[DATA SUPPLIED — start]

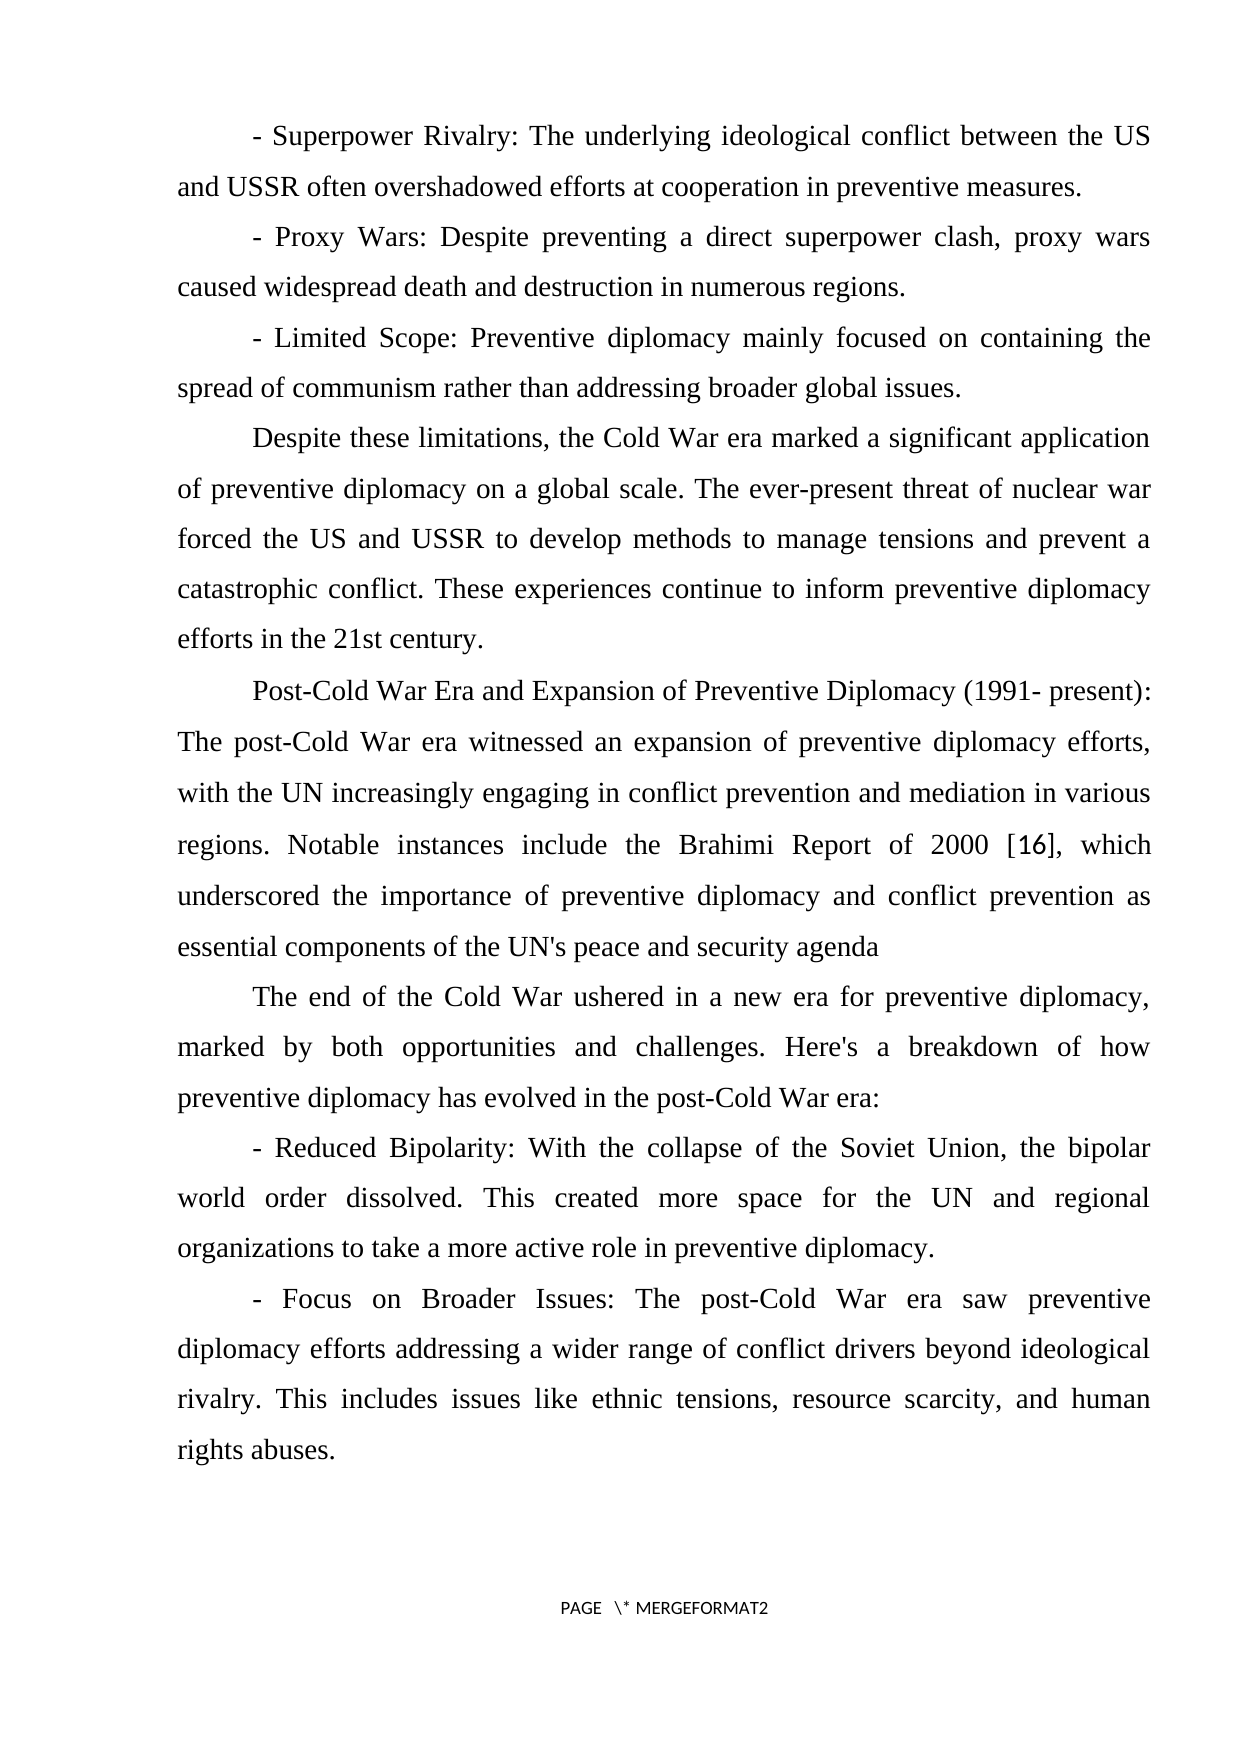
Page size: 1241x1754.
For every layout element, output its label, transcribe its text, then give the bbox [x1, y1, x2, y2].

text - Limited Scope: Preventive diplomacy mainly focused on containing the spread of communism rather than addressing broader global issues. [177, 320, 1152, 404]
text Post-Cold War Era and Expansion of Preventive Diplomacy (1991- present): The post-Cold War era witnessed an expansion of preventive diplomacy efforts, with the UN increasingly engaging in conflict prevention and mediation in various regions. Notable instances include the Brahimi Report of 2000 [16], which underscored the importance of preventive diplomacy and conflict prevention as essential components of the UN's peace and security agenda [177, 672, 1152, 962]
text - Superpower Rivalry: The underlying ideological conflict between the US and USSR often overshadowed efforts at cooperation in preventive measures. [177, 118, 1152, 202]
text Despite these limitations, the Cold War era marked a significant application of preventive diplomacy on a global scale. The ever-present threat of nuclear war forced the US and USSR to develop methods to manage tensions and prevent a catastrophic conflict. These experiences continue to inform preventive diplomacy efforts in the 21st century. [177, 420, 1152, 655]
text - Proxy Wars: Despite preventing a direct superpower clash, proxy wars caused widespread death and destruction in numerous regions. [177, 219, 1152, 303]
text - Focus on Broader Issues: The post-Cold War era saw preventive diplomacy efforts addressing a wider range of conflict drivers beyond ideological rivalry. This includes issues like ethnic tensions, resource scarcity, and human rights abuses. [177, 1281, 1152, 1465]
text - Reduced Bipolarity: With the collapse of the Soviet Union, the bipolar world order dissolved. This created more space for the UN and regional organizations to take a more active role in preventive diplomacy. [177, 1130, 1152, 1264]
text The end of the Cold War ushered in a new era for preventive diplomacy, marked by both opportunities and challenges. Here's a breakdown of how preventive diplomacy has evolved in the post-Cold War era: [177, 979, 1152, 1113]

[DATA SUPPLIED — finish]

**WHAT YOU NEED TO DO**.
Every line above that includes the word "ideological" must appear in the answer.

**YOUR SOLUTION**.
text - Superpower Rivalry: The underlying ideological conflict between the US and USSR often overshadowed efforts at cooperation in preventive measures. [177, 118, 1152, 202]
text - Focus on Broader Issues: The post-Cold War era saw preventive diplomacy efforts addressing a wider range of conflict drivers beyond ideological rivalry. This includes issues like ethnic tensions, resource scarcity, and human rights abuses. [177, 1281, 1152, 1465]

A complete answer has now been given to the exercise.